Jean knew a little bit about 14 year old boys, too.  She taught guitar to this age group –  most of whom feel that they are going to be major guitarists.

Jean taught in Crofton for twenty-two years, and then moved to Crownsville.  She’s taught or ten years here.   This history brings me back to the cyclical part of her work.

Ideally, she begins with students at the age of 6 or 7.  She teaches in the classical style occasionally incorporating a popular piece to reward or motivate.  Many of her students continue with their piano studies until high school activities compete or their time.  With the need to juggle a busy schedule, piano lessons get dropped except by those planning a college major in music.

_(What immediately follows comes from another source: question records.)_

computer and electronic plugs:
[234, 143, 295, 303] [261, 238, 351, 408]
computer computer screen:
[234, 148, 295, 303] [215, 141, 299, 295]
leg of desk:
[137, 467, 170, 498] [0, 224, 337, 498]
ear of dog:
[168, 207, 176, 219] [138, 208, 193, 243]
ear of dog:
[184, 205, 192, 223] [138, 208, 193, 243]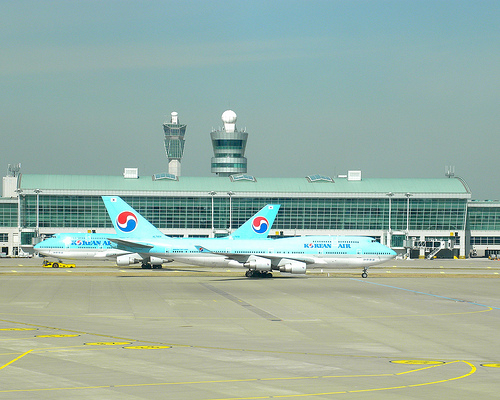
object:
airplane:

And that’s how the cycle creates openings in Jean’s teaching schedule.  Her teenagers move on.  They move on, but they do not forget her.   She runs into them around town and they catch up. They’re married and have children, the oldest of whom is taking piano lessons.  It gives Jean a warm feeling to know that they carry with them a love of music and are passing it on.

She loves her students.  As she points out, “When you spend that much time together, you bond.”    She’s been a confidant, a grandmother figure.  Sadly, she has even had to mourn students lost to traffic accidents – yet another cycle.

She knows how hard her students work.  They are dedicated and respectful.  Now she understands how her mother enjoyed teaching and why she never stopped.
Her recitals are wonderful.  When the children have work so hard, they are proud of themselves, and their parents are proud.  Sometime a pre-recital takes place over the phone as with a little boy who loved playing an Indian song with a strong beat along with the Ode to Joy.   When his grandmother heard these pieces on the other end of the phone, she made up her mind that she wanted to come to the real thing.

So, the cycle has given Jean openings for a few more students.  Though her ideal age is six or seven, she will take adults.  It seems we adults have a little trouble with the recital part though.

You can contact Jean at 410.923.2626.  If you get the answering machine, just leave a message and your contact information.

By the way, her mom is still teaching.  When she moved to the senior housing, they sold the family piano.  Mom got a keyboard and managed to pick up a few students.  Teaching is in the blood – she’ll never stop.  Her daughter intends to keep going, too.